▸ **PAGE EXCERPT**
+--

Are you using metatrader? IF so, then do many of your trades close within the same bar that they were opened? In other words if you are using a 1H time frame and many trades open and close within the same bar/candle, this can cause skewed results.

Other things you can try:
- testing on data from 2001-2005 long term trends change over time.
- apply all the same tests with a different broker and see if you get similar results
- forward test on a live account (micro account so you won't risk much) for 6 months.

You don't mention what your drawdown is. The results look good, but suppose it takes a 70% drawdown to get there can you tolerate that?


Peter

Not using Metatrader (eSignal) but have checked for the "same bar" scenario and it isn't there. Also checked that, for example, limit orders aren't being filled when price doesn't trade there; uses market orders on the open of the next bar anyway.

As for the longer - term data suggestion, the strategy is making intra-day trades, an average of about 6 a day. And I think I've got all the data I can get.

Max drawdown 24%
 
Sounds good :) . And I assume there was no real optimizing/lots of variables with arbitrary numbers. The period you've tested on as very high ATR, and (depending on what instruments you look at) we certainly got some great trends> Just do a check that it isn't suffering in low ATR or consolidation times. Good luck with it!
 
Are instrument 1 and 2 highly correlated? If so, how does it work on something non-correlated.

Obviously check that there is no 'look-ahead' in the strategy. And are the results of the out of sample data pretty similar/worse/much worse?

tried it on another asset and results are choppier but still positive - however, I wouldn't trade it on this instrument because it behaves differently.

Yes, "look ahead" issue is one I've thought about but I can't see how it could have worked it's way into the program (it's an n-bar breakout approach). How would you check for this?
 
Sounds good :) . And I assume there was no real optimizing/lots of variables with arbitrary numbers. The period you've tested on as very high ATR, and (depending on what instruments you look at) we certainly got some great trends> Just do a check that it isn't suffering in low ATR or consolidation times. Good luck with it!

The strategy is designed to stay flat during consolidation... by using such small timeframe data I am assuming that I've encountered all types of market conditions (I mean, on a 5m basis, will the last 3yrs of data be that different to the 3 yrs before that?? Markets are fractal in nature and all)

As for optimization / no. of variables, there are 3 degrees of freedom and they are all pretty much exactly the same as when I started.

+--

▸ **INFORMATION PROVIDED**
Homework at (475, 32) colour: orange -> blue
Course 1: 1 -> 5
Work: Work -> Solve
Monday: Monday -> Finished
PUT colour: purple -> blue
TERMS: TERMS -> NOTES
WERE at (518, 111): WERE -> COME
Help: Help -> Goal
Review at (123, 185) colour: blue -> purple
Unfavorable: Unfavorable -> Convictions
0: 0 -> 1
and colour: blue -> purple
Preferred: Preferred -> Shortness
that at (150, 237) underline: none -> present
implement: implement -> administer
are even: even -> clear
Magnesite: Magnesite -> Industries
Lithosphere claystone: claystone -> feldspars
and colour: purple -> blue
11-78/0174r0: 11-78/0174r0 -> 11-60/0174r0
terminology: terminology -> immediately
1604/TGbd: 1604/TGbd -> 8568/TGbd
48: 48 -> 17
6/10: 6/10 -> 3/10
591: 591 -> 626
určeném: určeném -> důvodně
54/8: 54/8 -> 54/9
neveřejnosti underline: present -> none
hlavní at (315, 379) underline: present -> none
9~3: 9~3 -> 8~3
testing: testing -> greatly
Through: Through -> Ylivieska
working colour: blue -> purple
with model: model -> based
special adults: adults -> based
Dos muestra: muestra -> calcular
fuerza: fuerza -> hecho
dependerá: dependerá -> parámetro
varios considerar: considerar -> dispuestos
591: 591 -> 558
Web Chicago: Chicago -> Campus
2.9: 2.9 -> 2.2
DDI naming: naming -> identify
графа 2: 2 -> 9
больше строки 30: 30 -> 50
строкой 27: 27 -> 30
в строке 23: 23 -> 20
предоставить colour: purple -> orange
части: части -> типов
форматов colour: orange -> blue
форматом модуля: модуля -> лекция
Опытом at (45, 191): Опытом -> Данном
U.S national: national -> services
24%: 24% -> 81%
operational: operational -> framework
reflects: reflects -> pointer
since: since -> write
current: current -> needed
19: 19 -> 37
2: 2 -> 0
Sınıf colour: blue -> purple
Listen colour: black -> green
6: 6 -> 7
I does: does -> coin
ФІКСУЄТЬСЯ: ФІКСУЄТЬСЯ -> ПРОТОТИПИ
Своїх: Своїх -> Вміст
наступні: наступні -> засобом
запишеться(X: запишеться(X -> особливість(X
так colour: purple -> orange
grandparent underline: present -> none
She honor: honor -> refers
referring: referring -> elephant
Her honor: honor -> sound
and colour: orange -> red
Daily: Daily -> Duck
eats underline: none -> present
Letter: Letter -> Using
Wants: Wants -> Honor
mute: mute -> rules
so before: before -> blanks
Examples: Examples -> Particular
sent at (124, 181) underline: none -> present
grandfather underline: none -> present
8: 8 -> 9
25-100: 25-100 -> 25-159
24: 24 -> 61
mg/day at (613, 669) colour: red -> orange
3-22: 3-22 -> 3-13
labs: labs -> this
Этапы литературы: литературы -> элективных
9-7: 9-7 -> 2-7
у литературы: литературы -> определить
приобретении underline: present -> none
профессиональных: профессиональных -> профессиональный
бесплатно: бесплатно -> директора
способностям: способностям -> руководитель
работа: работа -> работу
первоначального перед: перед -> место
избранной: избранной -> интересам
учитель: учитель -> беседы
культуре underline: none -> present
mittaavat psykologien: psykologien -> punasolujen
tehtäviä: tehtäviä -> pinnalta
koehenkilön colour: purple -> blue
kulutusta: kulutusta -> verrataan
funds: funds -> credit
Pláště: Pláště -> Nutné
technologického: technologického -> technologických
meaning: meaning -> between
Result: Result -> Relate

+--

▸ **JOB 1**
In the forum thread on backtesting a trading strategy, what maximum drawdown does the strategy's author report?
▸ **JOB 2**
Continue the forum thread on backtesting a trading strategy from the point where it stops.

▸ **OUTPUT 1**
24%

▸ **OUTPUT 2**
I don't believe for a second that any strategy will yield these results, but I can't figure out where I've gone wrong.

P>S> Shakone, it was your comments in the "random entry" thread that got me thinking about mechanical / trend following strategies in the first place. Up to then I was absolutely convinced that they were ********.
 
Would like to see the results or the equity curve to make a more accurate assessment. Sneaky coders can do sneaky things to make you think that it's a good system. They want the internet fame.

One of my favorite ploys was called the scalpel.mql4. It won a high percentage and if you looked at the results it always had a stop loss open and very tight to the current price so you felt like it was just an accurate scalping EA with amazing results. What they tried to hide was that they modified the order everytime price approached their stop loss and moved it away by a few more points. Thus giving the appearance of a tight stop loss 'perfectly placed'.

I can get an equity curve fairly smooth in my EA's but if it looks too smooth good it's because they are waiting for the big loss and taking small profit.

GOLDEN RULES 4 ME:
Largest winning trade >= Largest losing trade (or at close to equal)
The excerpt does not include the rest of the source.